Zeldman reports that parent company AOL has dismantled most of Netscape in a mass-firing exercise. However, the Mozilla spirit will live on over at mozillafoundation.org.
According to a press release, AOL has pledged US$2 million over the next two years to support this new independent movement. Red Hat and Sun Microsystems have also promised software support.
Update 17 July 2003: Wired reports that Mozilla wants to rumble with IE. Well, good luck to them. I use Mozilla much more often than Internet Explorer now, but I’m a geek. Geeks use Mozilla. Because we’re more interested in standards compliance than the average man on the street running a pre-installed Windows operating system. Because we’re fascinated with the open source movement, and have probably considered using Linux, if we haven’t already.

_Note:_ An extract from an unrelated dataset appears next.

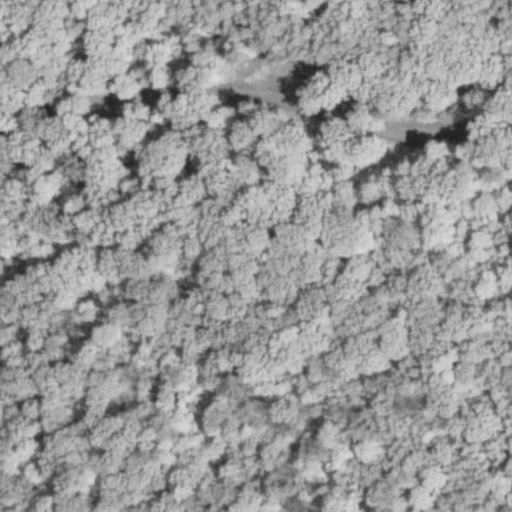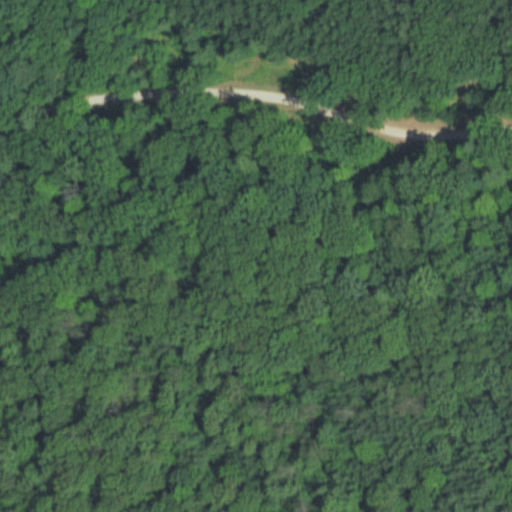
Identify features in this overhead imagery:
road: (256, 90)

Which is why Mozilla controls less than 2% of the browser market.
Mozilla also has lower name recognition than Netscape. I don’t have hard statistics to back this up, but just ask the colleague next to you (anyone who’s not a geek) if they’ve heard of Netscape or Mozilla. I can assure you, the former would ring a bell with more people.
But I’m still sticking to Mozzy. Because it is more standards-compliant than IE. Because I love how it tabs my browser windows. The only grouse I have is how it runs Java applets more slowly than IE. Not good for online transactions. But that could partly be the web developers’ problem – many sites are probably still designed for and checked only in IE. Unless the Windows-IE monopoly is broken (there is hope via the Open Source movement).
So the new Mozilla foundation have a rocky, uphill task to climb. The geeks have to go a-marketing. Let’s see how they do it.